Вглядевшись пристально, как Вахтангов дошел до этого, я сделал вывод, вошедший в багаж моих сценических приемов…»
На «Росмерсхольм» Вахтангов не пожалел ни сил, ни дум, ни сердца.
Но вот через несколько дней хлынули в широко открытые двери новые зрители и недоумевают… Зачем у героев столько мучений, к чему такая трагедия? Чтобы в конце концов добиться единственной радости — покончить с собой? Когда так хочется жить! Что же касается очень многих обитателей старых родовых замков, то они сегодня, в 1918 году, вовсе не склонны кончать самоубийством. Они не сдаются. Они отчаянно защищаются и ожесточенно нападают. Убивают других, набрасываются на всех и вся, лишь бы только не уступить. Гражданская война в стране отнюдь не утихает. Она разгорается. Она трудна, жестока и недвусмысленна. О ком же и о чем этот спектакль?.. На это в 1918 году не может уже ясно ответить ни Вахтангов, ни весь коллектив студии. Между ними и новой жизнью еще не рухнула стена.
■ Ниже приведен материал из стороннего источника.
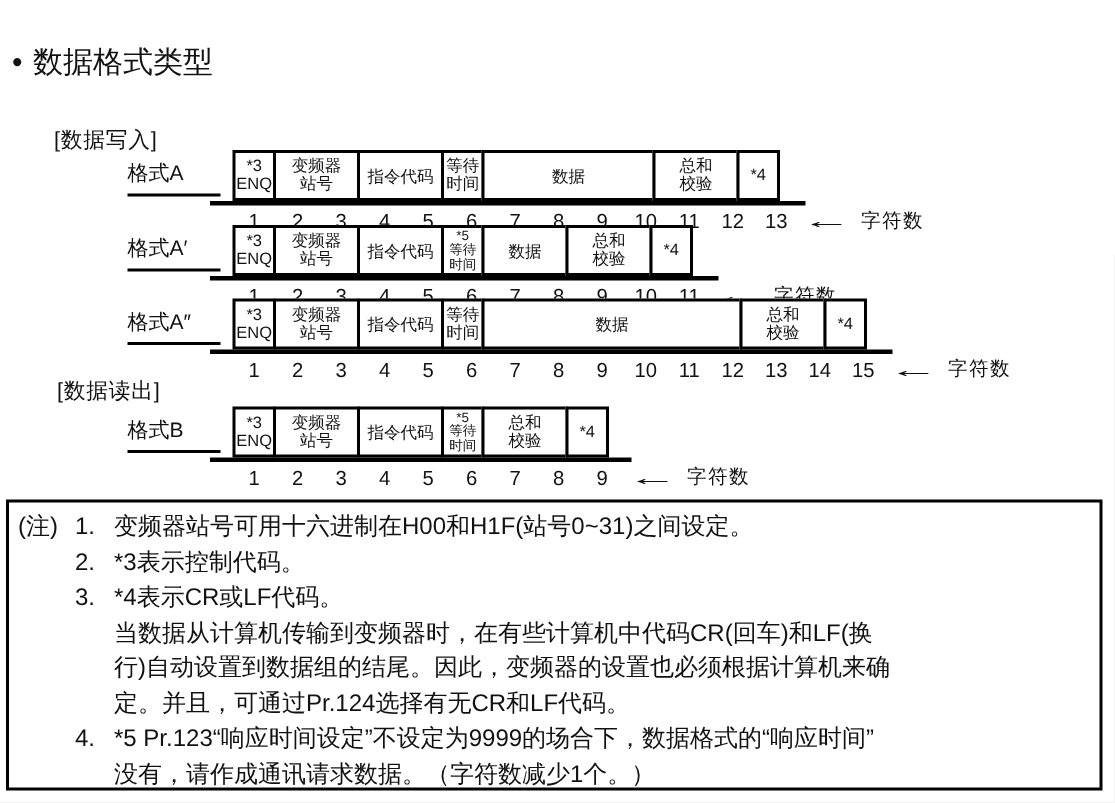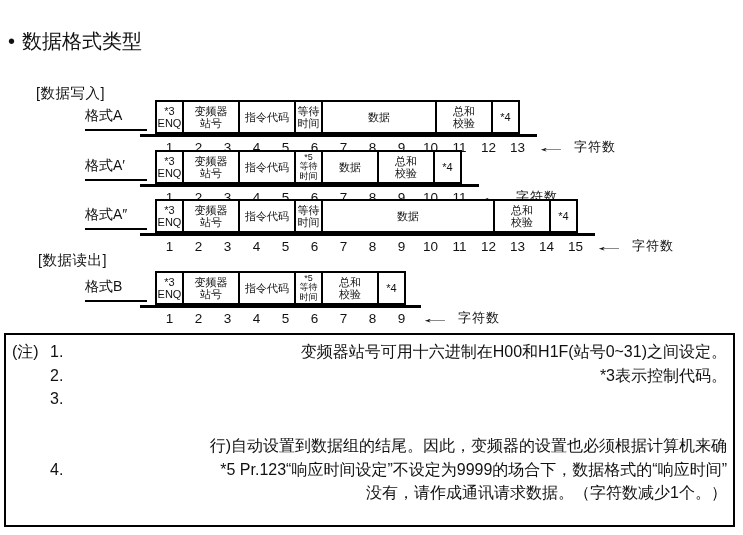--- a/index.html
+++ b/index.html
@@ -39,21 +39,21 @@
   .arrow-glyph{display:inline-block;transform:scaleX(2.4);margin:0 16px 0 12px;font-size:14px;}
   .count-label{font-size:13px;letter-spacing:1px;}
 
   .note-box{
     left:4px;top:333px;width:731px;height:194px;border:2px solid #000;
     box-sizing:border-box;padding:5px 6px 0 6px;overflow:hidden;
   }
   .note-row{display:flex;font-size:16px;line-height:23.5px;}
   .note-prefix{width:38px;flex:0 0 38px;}
   .note-num{width:26px;flex:0 0 26px;}
-  .note-text{flex:1;white-space:nowrap;text-align:right;}
+  .note-text{flex:1;white-space:nowrap;}
 </style>
 </head>
 <body>
 
 <div class="page">
 
 
   <div class="abs intro-line2">
     <span class="bullet">•</span><span>数据格式类型</span>
   </div>
@@ -260,21 +260,21 @@
           <div class="note-text"><span>变频器站号可用十六进制在H00和H1F(站号0~31)之间设定。</span></div>
         </div>
         <div class="note-row">
           <div class="note-prefix"></div>
           <div class="note-num">2.</div>
           <div class="note-text"><span>*3表示控制代码。</span></div>
         </div>
         <div class="note-row">
           <div class="note-prefix"></div>
           <div class="note-num">3.</div>
-          <div class="note-text"><br><br><span>行)自动设置到数据组的结尾。因此，变频器的设置也必须根据计算机来确</span><br></div>
+          <div class="note-text"><span>*4表示CR或LF代码。</span><br><span>当数据从计算机传输到变频器时，在有些计算机中代码CR(回车)和LF(换</span><br><span>行)自动设置到数据组的结尾。因此，变频器的设置也必须根据计算机来确</span><br><span>定。并且，可通过Pr.124选择有无CR和LF代码。</span></div>
         </div>
         <div class="note-row">
           <div class="note-prefix"></div>
           <div class="note-num">4.</div>
           <div class="note-text"><span>*5 Pr.123“响应时间设定”不设定为9999的场合下，数据格式的“响应时间”</span><br><span>没有，请作成通讯请求数据。（字符数减少1个。）</span></div>
         </div>
       </div>
   </div>
 
 </div>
Почему же так произошло, несмотря на усилия и добрую волю Вахтангова?
Потому, что интенсивная жизнь человеческого духа была в «Росмерсхольме» действительно могуча лишь в отвлеченном, абстрактном, театральном значении.
Потому, что стремление героев к внутреннему «революционному» обновлению, их готовность к борьбе, их душевная сила, все, что Вахтангов стремился подчеркнуть в постановке, опять-таки было слишком абстрактным, отдаленным от действительности, надуманным, неконкретным по сравнению с ней. И, наконец, все это перечеркивалось воспеванием самоубийства.
Потому, что в итоге в своем конкретном содержании это была с точки зрения массового московского зрителя какая-то условная жизнь — бессильная, болезненная, «лишняя» душевная жизнь. Она не содержала в себе не только силы какого-либо положительного примера, но хотя бы признаков кровного отдаленного родства с тем, чем жил зритель.
Потому, разумеется, что режиссер был в плену у пьесы, у драматурга…
Однако не явилось ли все это, кроме того, естественным наследством абстрактного гуманизма Первой студии? Наследством ее аполитичности? Ее островного прекраснодушия? Последствием абстрактной философии самого «театра доброй воли» — такой отвлеченной «доброй воли», какую всегда проповедовала студия?.. И не стал ли Евгений Богратионович жертвой абстракций?